Хо, извивался и изгибался мой отец, ложился и вскакивал. И пел при этом, и кричал при этом, и смеялся по-прежнему. И эхом раздавались крики его, и шли из тюрьмы на воздух вольный, и слушали его. И внимали ему травы в лугах, и деревья в лесах, и звери, и реки, и облака, и солнце яркое. И всё вторило отцу, и смеялось над паспортами вашими. И в положенный срок смерть предрекало. Только всего этого не видели милиционеры, лишь безумца, человека избитого замечали. А потом и они увидели, а потом и они поняли. А отец мой медведем смеялся, и волком, и зайцем быстрым. А потом берёзой зашелестел, ручьём по камушкам звонким. И уже кукушкой вольной, ястребом летучим. Взмыл мой отец — как ловить его? как ударить? — из нагана разве?

Хо, тут пальба великая началась, весь тюремный двор от грохота затрясся. А громче всех хохот с небес, дождь-гроза проливные. А потом снова небо голубое, солнышко улыбающееся. С травой и зверьми, с дождём и ветром ушёл мой отец. Хо, как снег весенний, как туман утренний растворился во всём. Не узнали милиционеры имени его, над телом не надругались. Не победили отца моего, да и виданное ли дело — мир победить? Улетел мой отец, свободу выбрал мой отец, но не умер он. Он — во всём, мир слышит его, мир чувствует его, мир догадывается о нём. Он — тут, он — здесь, он в шелесте листвы и птичьем посвисте, журчании ручья и дыме от костра. Он терпелив, мой отец, он мудр, мой отец, он знает всё.

Хо, ему ведомы восходы и заходы людские, не человеков — народов целых. Хо, мой отец долгоживуч, хо, мой отец вечен. Вместе с травой слабой прикроет он камни ваши, вместе с дождём смоет ржу железа вашего. И когда опять кругом будет зелено, и когда опять кругом будет счастливо, явится он. Он придёт и тогда в облике человека, и будет он другом всему, и всё засмеётся отцу своему.

НОГИ

Мы с мужем ещё до свадьбы во мнениях разошлись: я считала, что главное в женщине — волосы, а он — ноги. То есть я говорила, что волосы всё прикроют, а он — ноги куда угодно вознесут. Так и повелось: я волосы лелеяла, а он ноги мои. Стыдно говорить, но пятки парил, ногти подстригал. А уж целовал, целовал — аж до щекотки. Прижмётся щекой к коленям и млеет:

— Мои, мои ножки, никому не отдам.

И вот ради меня, а можно сказать и едче — ради моих ног на Север уехал. Через год, мол, вернусь, большие деньги привезу. Тогда и квартиру купим, и машину с гаражом. А мне двадцать с хвостиком, детей ещё не было...
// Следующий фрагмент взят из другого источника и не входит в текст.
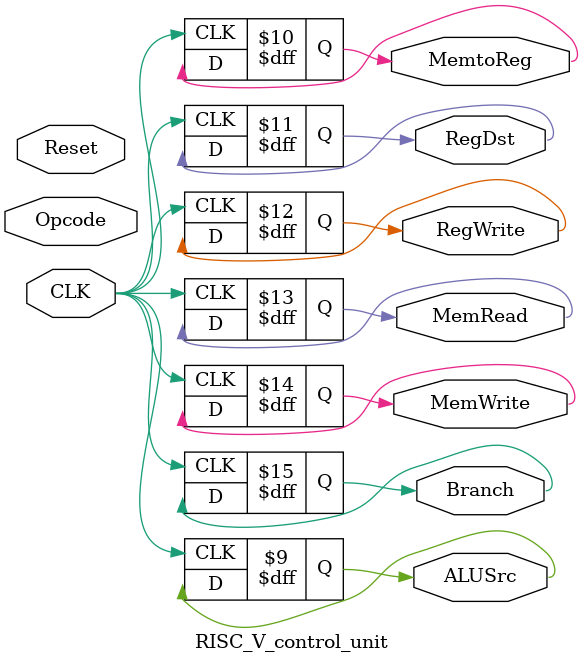
<source format=v>
module RISC_V_control_unit (
    output reg ALUSrc,
    output reg MemtoReg,
    output reg RegDst,
    output reg RegWrite,
    output reg MemRead,
    output reg MemWrite,
    output reg Branch,
    input Opcode,
    input CLK,
    input Reset
);

always @ (posedge CLK) begin
    $display("The opcode is %d ", Opcode);
    case (Opcode)
        7'b0110011: begin
            $display("R-type");
            ALUSrc = 0;
            MemtoReg = 0;
            RegDst = 1;
            RegWrite = 1; 
            MemRead = 0;
            MemWrite = 0; 
            Branch = 0;
        end
        7'b0000011: begin
            $display("LW");
            ALUSrc = 1;
            MemtoReg = 1;
            RegDst = 0;
            RegWrite = 1; 
            MemRead = 1;
            MemWrite = 0; 
            Branch = 0;
        end
        7'b0100011: begin
            $display("SW");
            ALUSrc = 1;
            MemtoReg = 0;
            RegDst = 0;
            RegWrite = 0;
            MemRead = 0;
            MemWrite = 1;
            Branch = 0;
        end
        7'b1100011: begin
            $display("BEQ");
            ALUSrc = 0;
            MemtoReg = 0;
            RegDst = 0;
            RegWrite = 0;
            MemRead = 0;
            MemWrite = 0;
            Branch = 1;
        end
        default: begin
            $display("Wrong Opcode %d ", Opcode);
        end
    endcase
end

endmodule
</source>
Ну, и как водится: сначала письма часто, потом реже, затем вообще — в больницу попал. Надорвался, простыл, пальцем пошевелить не может. Мне бы, дуре, приехать, а какое — роман завела. И не гульнуть решила — снова замуж выйти. Я — маляр, а он инженер из треста — разница солидная. Лицо узкое, интеллигентное, всегда при галстуке. Улыбчивый, одной рукой машину водил...

Договорились пойти в театр — я к зеркалу скорей. Такой пучок накрутила — самой любо. Костюмчик лучший надела, туфли — вдруг в ногу что-то вступило. Туда, сюда — не могу идти. Следующее воскресенье опять: на работе козой прыгаю, как на свидание — ступить не могу.

Бросил меня инженер, поревела с месяц — прораб приглашает. Уж я чувствую, чем дело кончится — точно! На стройке с лестницы не слезаю, на свидание по асфальту идти не могу. Отказывают ноги — и всё.

С каменщиком одним сошлась — хороший парень. Плечистый, уступчивый — верёвки можно вить. А не идут ноги — и всё.

Рассказала на работе — говорят, на нервной почве. То есть почти прямым текстом говорят: гулять не надо. Так что ж, и дальше сохнуть? Ведь столько мужчин красивых, ведь столько предложений манящих... А ноги своё: с работы — домой, налево — ни шагу. Хранят верность мужу — и всё, будто и не мои.

Через полтора года муж вернулся — страшный, больной, без копейки. Я в слезы — не от радости, от горя — какому уроду верность хранила. Как вспомню улыбку инженера, плечи каменщика — реву как сумасшедшая. Хотела разводиться, да вдруг сама слегла. Уж муж ухаживать начал, спину растирать. А потом и он выправился, а затем и я выздоровела. Любовь вернулась, детей родили, богатыми, правда, не стали. Лет через пятнадцать рассказала всё, посмеялся.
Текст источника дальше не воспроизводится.